Australia’s Director-General of ASIO, recently gave a sombre and sobering assessment of the country’s national security threats.
It’s an annual assessment the country’s top spy delivers to Australia’s Parliament - the fourth Mike Burgess has delivered since assuming the role in 2018.
For those who understand the intelligence landscape and the underlying messaging of what Burgess was hinting at, the content of his referencing was an alarming and disturbing indictment on the attack being waged on Australia’s sovereignty.
Australia faces a crisis where its national security is challenged in ways that may require ASIO to change its approach to how it deals with foreign actors and the tactics it deploys.
These are unprecedented times, and what Burgess is saying, is Australia is not only besieged by foreign agents seeking to impose their nation’s will, but from elements within.
Who they are, is a fascinating concern when assessing the why’s of subversion enacted.
The Albanese Government’s move to introduce the Voice as part of Australia’s constitutional reform, requires greater examination of its intent and the undiscussed dangers of what it poses to Australia’s security.
Burgess’s threat assessment and why there is an overwhelming belief The Voice will play a critical part in advancing interests of foreign powers, should alarm the Federal Government.
The links are real and far closer than what the motivating forces are prepared to admit to or are choosing to ignore.
The Voice, for all its perceived good, is considered by community leaders to be another way to manipulate Indigenous, and all Australians through an increased opportunity for foreign interests to potentially exploit the resources sector and again benefit from the sacrifice Indigenous Australians have endured.
What indigenous Australians think they are getting may be in truth a sell-out by the Federal Government, and Indigenous leadership, who’ve never experienced the challenges of those living in remote parts of Australia.
Is The Voice selling out Indigenous Australians and serving a political master that’s a foreign power?
The hidden hand of Chinese hegemony could be rocking Australia’s cradle, and the Albanese Government and indigenous leadership are prepared to sacrifice Australia’s sovereignty for what it could deliver ‘them.’
It’s the modern-day version of pioneering explorers claiming their stake over Australia.
If China is the modern-day explorer, then Australia’s geopolitical allegiances have shifted surreptitiously, and Australians have been conned by the events taking place.

* Using the information *
a: In the commentary on ASIO's threat assessment, in what year did Mike Burgess assume the role of Director-General?
b: Duplicate the commentary on ASIO's threat assessment between "Who they are, is" and "to Australia’s security.", inclusive.

* Data listing *
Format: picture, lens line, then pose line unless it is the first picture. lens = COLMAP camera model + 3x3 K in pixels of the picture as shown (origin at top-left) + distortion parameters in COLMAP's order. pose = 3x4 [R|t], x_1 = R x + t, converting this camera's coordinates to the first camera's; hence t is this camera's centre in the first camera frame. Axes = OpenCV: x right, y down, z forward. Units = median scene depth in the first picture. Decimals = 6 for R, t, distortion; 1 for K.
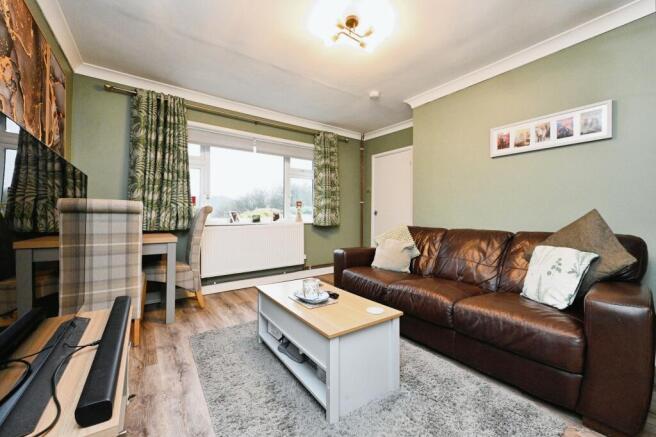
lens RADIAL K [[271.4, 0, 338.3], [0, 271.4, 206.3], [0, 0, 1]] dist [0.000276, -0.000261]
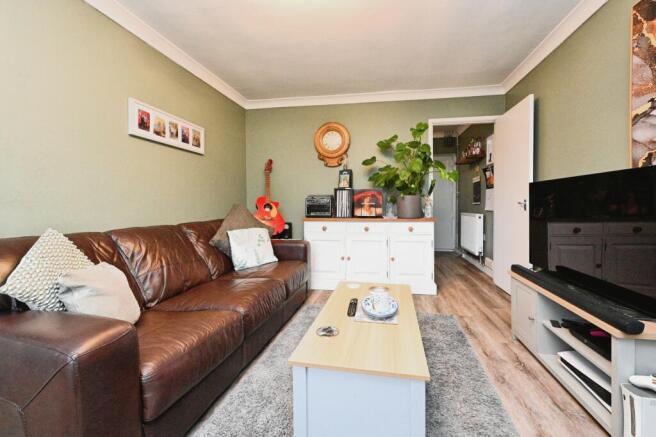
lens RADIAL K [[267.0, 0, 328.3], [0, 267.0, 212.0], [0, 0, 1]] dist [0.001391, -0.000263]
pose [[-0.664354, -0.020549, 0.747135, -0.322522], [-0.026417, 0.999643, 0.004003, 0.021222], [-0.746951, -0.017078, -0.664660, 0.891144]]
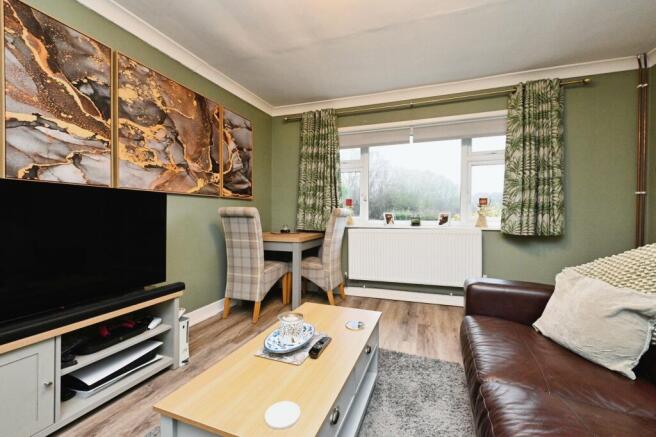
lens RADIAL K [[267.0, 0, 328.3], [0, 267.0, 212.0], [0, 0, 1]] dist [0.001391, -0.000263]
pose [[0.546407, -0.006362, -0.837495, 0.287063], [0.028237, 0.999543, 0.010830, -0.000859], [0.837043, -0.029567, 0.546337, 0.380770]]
* * *
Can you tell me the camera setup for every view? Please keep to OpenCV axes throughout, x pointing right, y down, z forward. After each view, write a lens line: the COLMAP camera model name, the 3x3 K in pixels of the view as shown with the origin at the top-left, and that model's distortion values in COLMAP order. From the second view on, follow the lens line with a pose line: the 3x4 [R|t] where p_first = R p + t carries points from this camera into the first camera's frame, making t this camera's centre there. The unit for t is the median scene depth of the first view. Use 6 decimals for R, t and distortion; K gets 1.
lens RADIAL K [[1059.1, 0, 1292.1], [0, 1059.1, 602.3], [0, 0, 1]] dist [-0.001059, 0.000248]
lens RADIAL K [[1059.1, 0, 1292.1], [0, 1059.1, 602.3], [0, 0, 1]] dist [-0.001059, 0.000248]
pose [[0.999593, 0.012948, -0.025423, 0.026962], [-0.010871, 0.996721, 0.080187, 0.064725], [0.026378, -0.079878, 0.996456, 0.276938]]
* * *
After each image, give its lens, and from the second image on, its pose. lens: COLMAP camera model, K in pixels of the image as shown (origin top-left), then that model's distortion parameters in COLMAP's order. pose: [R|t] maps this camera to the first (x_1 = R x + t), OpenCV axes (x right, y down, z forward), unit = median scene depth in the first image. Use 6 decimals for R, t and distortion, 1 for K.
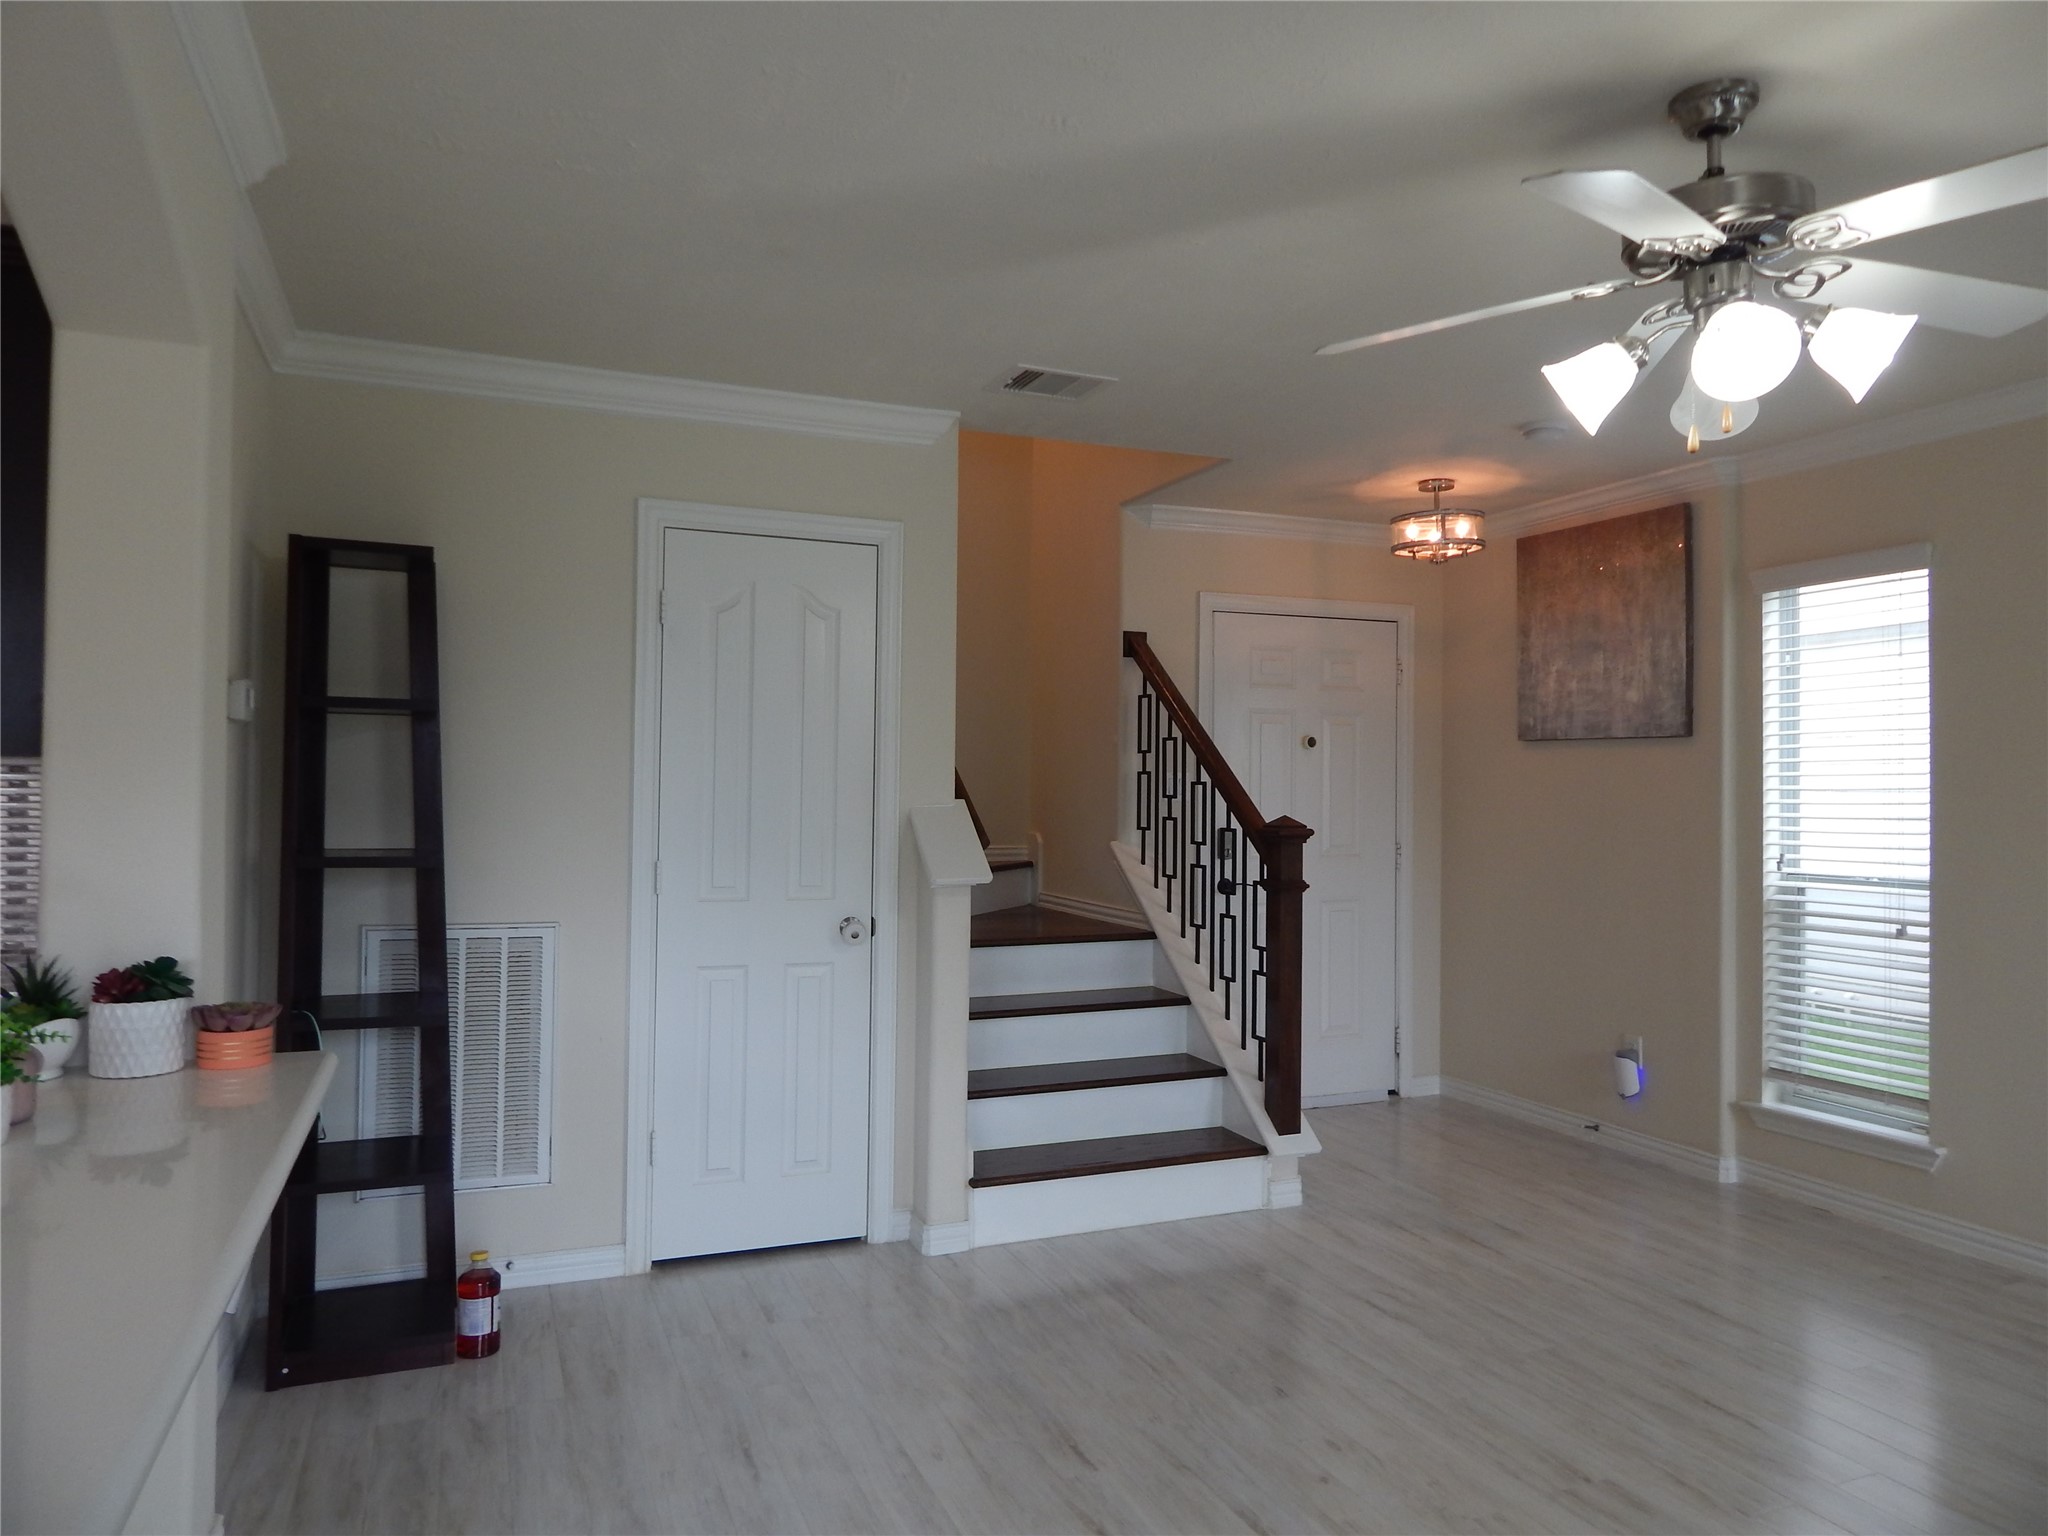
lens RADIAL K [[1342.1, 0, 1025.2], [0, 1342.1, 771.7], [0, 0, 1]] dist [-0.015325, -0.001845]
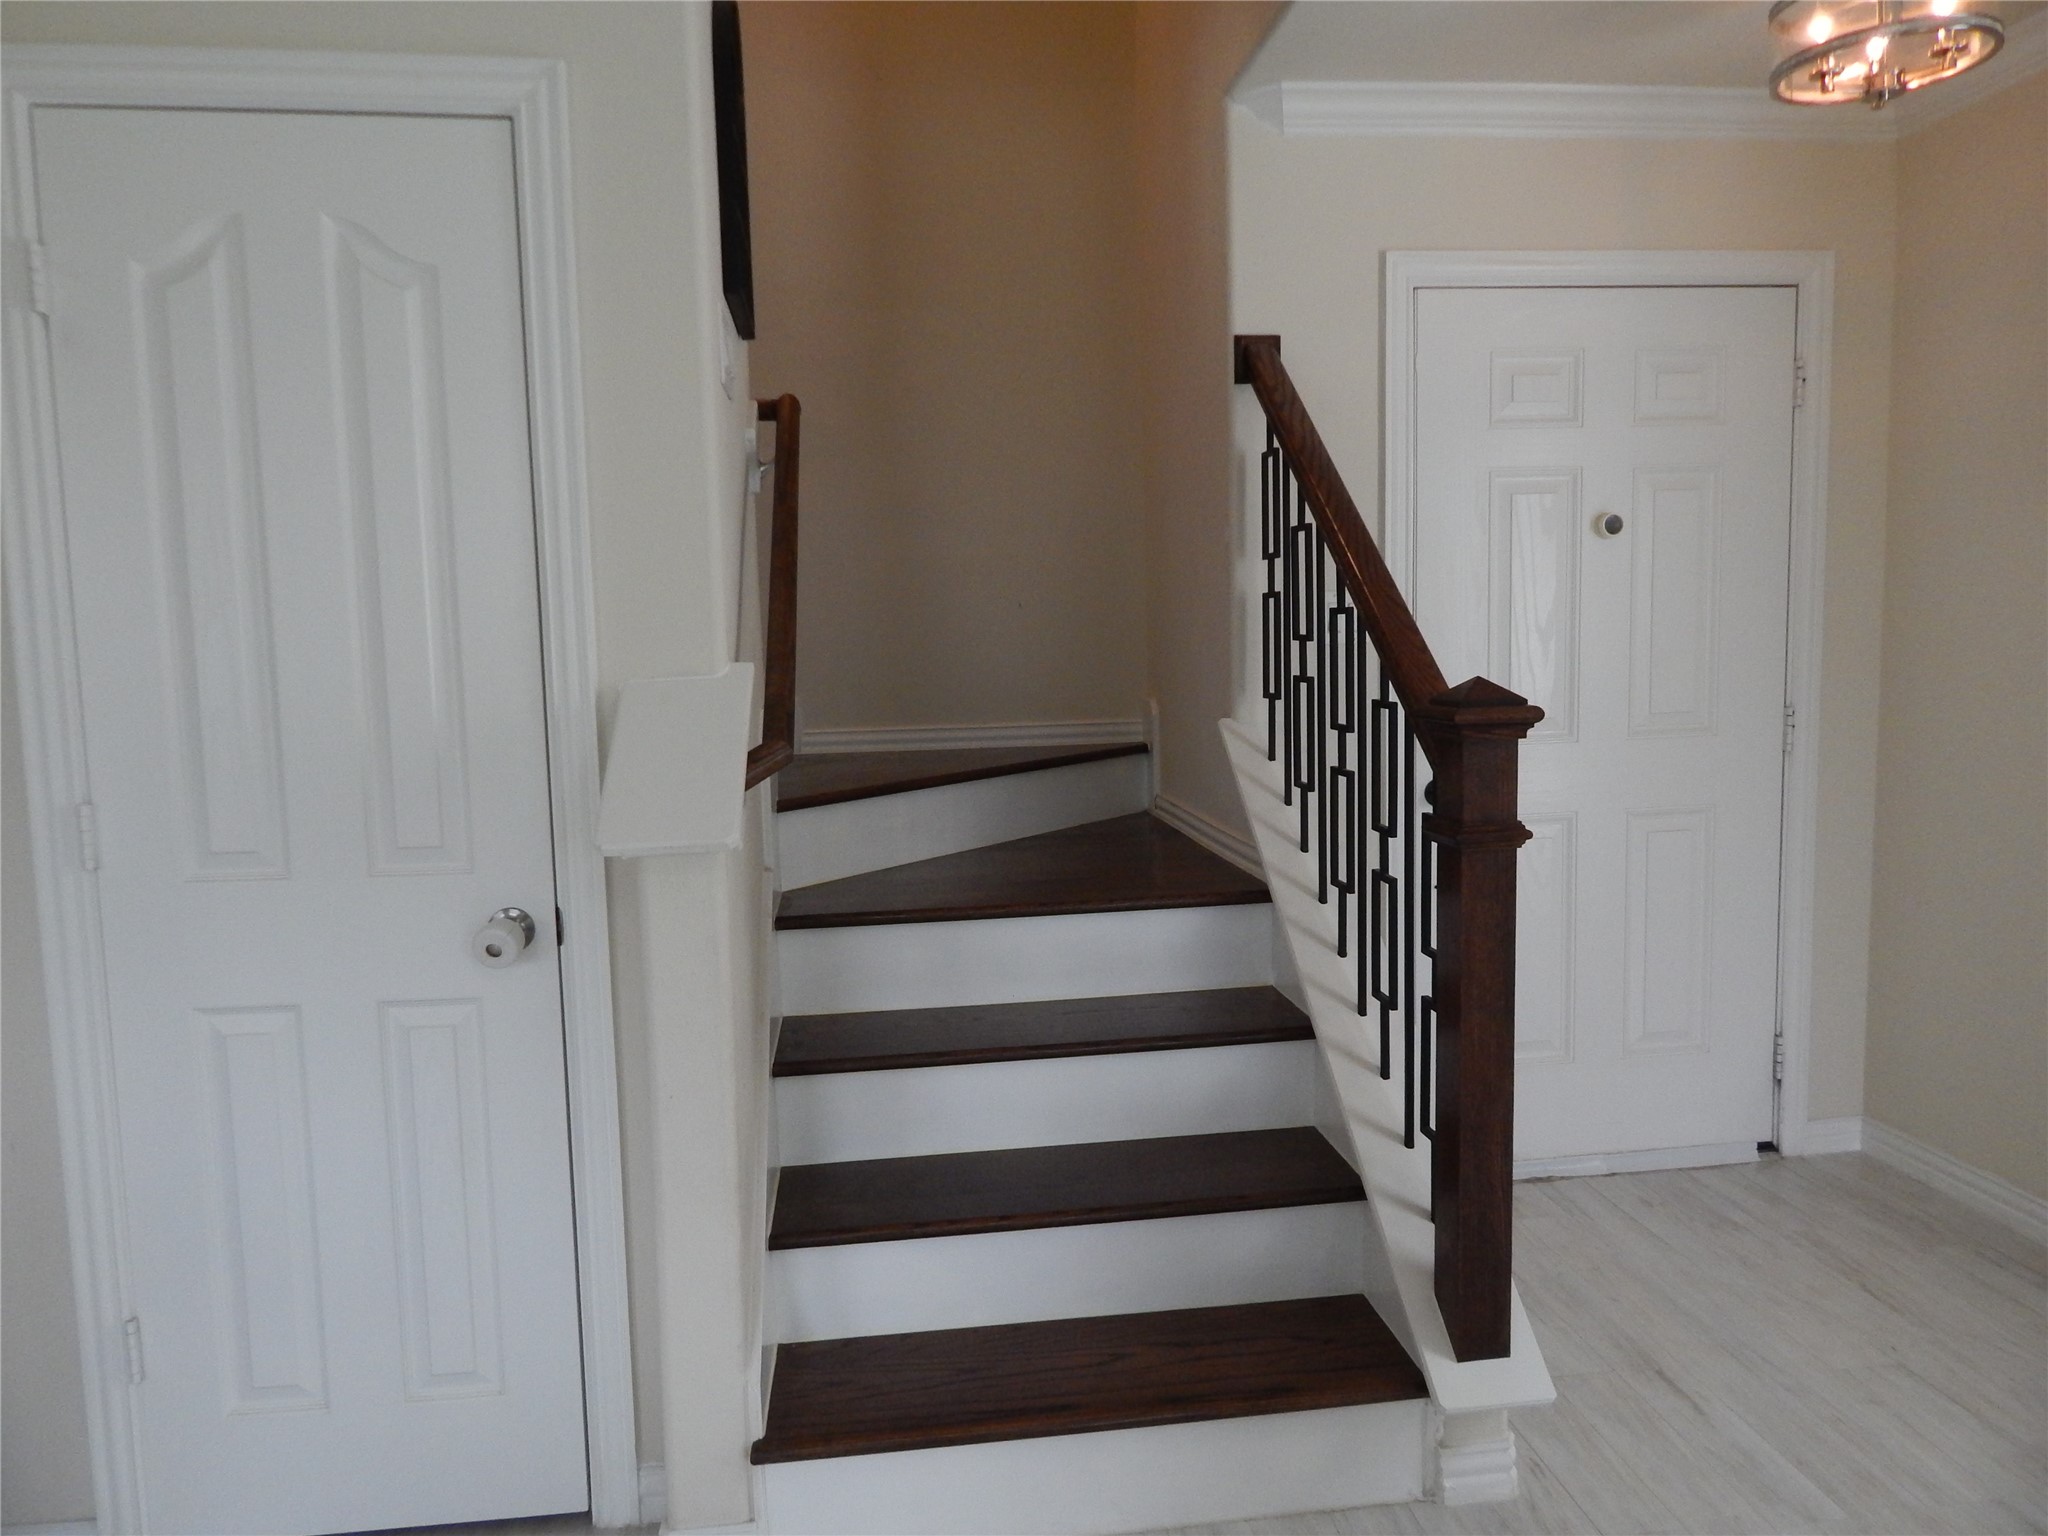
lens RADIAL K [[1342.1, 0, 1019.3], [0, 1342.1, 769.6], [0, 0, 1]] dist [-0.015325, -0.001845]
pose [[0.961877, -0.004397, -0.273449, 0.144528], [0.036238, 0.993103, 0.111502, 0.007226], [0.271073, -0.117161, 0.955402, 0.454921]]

* Exercise results *
a: 2018

b:
Who they are, is a fascinating concern when assessing the why’s of subversion enacted.
The Albanese Government’s move to introduce the Voice as part of Australia’s constitutional reform, requires greater examination of its intent and the undiscussed dangers of what it poses to Australia’s security.